See also Turner v. New York, 168 U.S. 90, 18 S. Ct. 38, 42 L. Ed. 392. In Mullane v. Central Hanover & Tr. Co., 339 U.S. 306, 70 S. Ct. 652, 94 L. Ed. 865, the court held that sufficiency of notice under the Fourteenth Amendment depends on the type of transaction and property interest involved with a weighing of the public interest in resolving the litigation in which the notice is involved.

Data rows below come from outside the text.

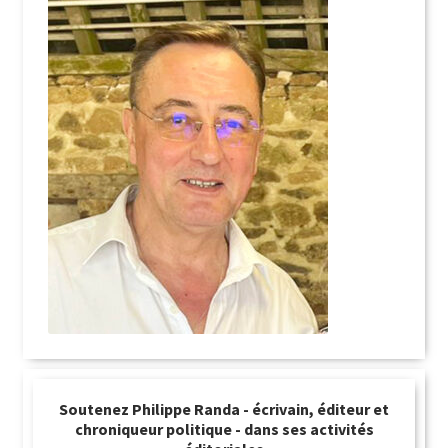
Soutenez Philippe Randa - écrivain, éditeur et
chroniqueur politique - dans ses activités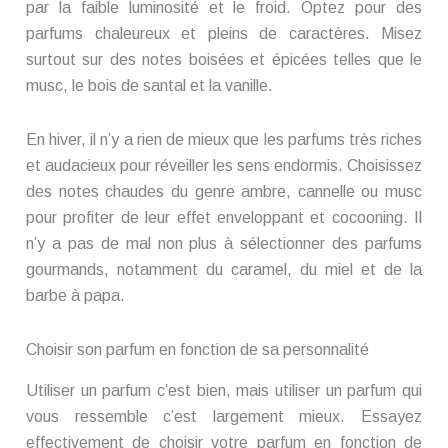
par la faible luminosité et le froid. Optez pour des
parfums chaleureux et pleins de caractères. Misez
surtout sur des notes boisées et épicées telles que le
musc, le bois de santal et la vanille.
En hiver, il n’y a rien de mieux que les parfums très riches
et audacieux pour réveiller les sens endormis. Choisissez
des notes chaudes du genre ambre, cannelle ou musc
pour profiter de leur effet enveloppant et cocooning. Il
n’y a pas de mal non plus à sélectionner des parfums
gourmands, notamment du caramel, du miel et de la
barbe à papa.
Choisir son parfum en fonction de sa personnalité
Utiliser un parfum c’est bien, mais utiliser un parfum qui
vous ressemble c’est largement mieux. Essayez
effectivement de choisir votre parfum en fonction de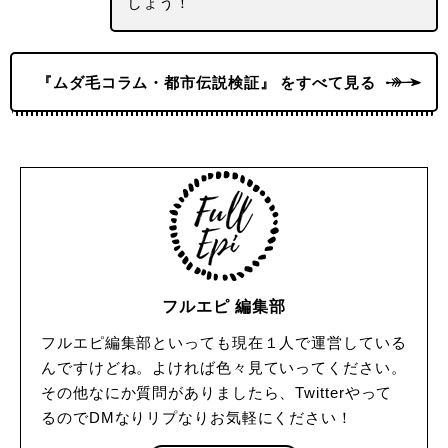
しょう！
『ムダ毛コラム・都市伝説検証』 をすべて見る
フルエピ 編集部
フルエピ編集部といっても現在１人で運営している
んですけどね。よければ色々見ていってください。
その他なにか質問がありましたら、Twitterやって
るのでDMなりリプなりお気軽にください！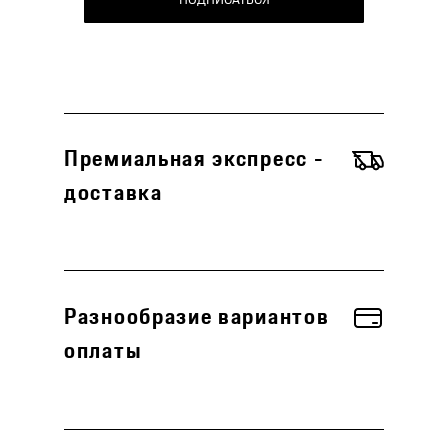
ПОДПИСАТЬСЯ
Премиальная экспресс -
доставка
Разнообразие вариантов
оплаты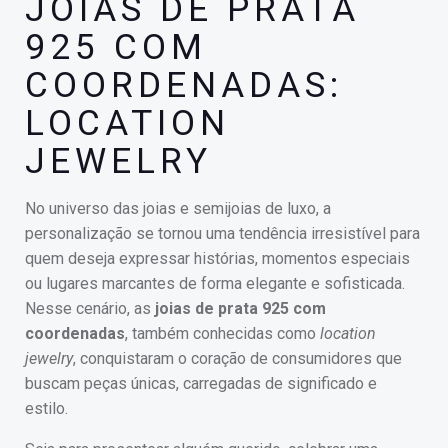
JOIAS DE PRATA
925 COM
COORDENADAS:
LOCATION
JEWELRY
No universo das joias e semijoias de luxo, a
personalização se tornou uma tendência irresistível para
quem deseja expressar histórias, momentos especiais
ou lugares marcantes de forma elegante e sofisticada.
Nesse cenário, as
joias de prata 925 com
coordenadas
, também conhecidas como
location
jewelry
, conquistaram o coração de consumidores que
buscam peças únicas, carregadas de significado e
estilo.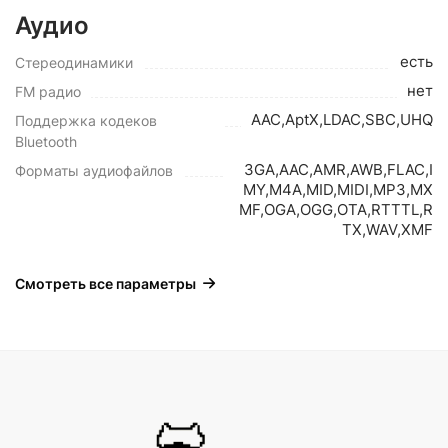
Аудио
есть
Стереодинамики
нет
FM радио
AAC,AptX,LDAC,SBC,UHQ
Поддержка кодеков
Bluetooth
3GA,AAC,AMR,AWB,FLAC,I
Форматы аудиофайлов
MY,M4A,MID,MIDI,MP3,MX
MF,OGA,OGG,OTA,RTTTL,R
TX,WAV,XMF
Смотреть все параметры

The court in Spitcaufsky v. Hatten, 353 Mo. 94, 111, 182 S.W.2d 86, 96, stated:

"Due process is a very different thing in the assessment and collection of public taxes from the same right as applied to litigation between parties over private rights, the institution of the latter depending wholly on the will of the complainant. The reasons are apparent. The first is the government's exigent need for the pecuniary support necessary to its existence. The second is the futility of impeding the annual collection of taxes by requiring a predetermination of the titles to many parcels of land * * * and the identity and competency of their owners. The third is that taxes are collected periodically under fixed laws which, in a restricted sense, impart their own notice."

In the instant case, the public policy is to require every taxpayer to bear his share of the taxes and to obtain certainty in land titles so that the land may be productively used.

The petitioner raises the point that to hold an attack on a jurisdictional defect to be barred by the statute of limitations would be in conflict with Article XIII, Sections 3 and 6 of the Constitution of West Virginia relating to the forfeiture and subsequent sale of land for non-entry for a period of five years. We do not agree that there is a conflict. There is a non-entry under Section 6 where land is not entered for a period of five years by one having a responsibility to have the *412 land entered on the land books. The legislature can expand that responsibility beyond the original owner. There are, of course, still instances where title could forfeit under the provisions of Article XIII.

We are aware, of course, of our holdings in Thaxton v. Beard, W.Va., 201 S.E.2d 298; Bailey v. Baker, 137 W.Va. 85, 68 S.E.2d 74, 70 S.E.2d 645; Hardman v. Ward, 136 W.Va. 370, 67 S.E.2d 537, relating to a void sale because of an erroneous assessment and by this decision do not intend to disturb these holdings. The short statutes of limitations contained in Sections 32 and 33 do not by their terms apply to the defects involved in those cases.

The decision is, therefore, affirmed.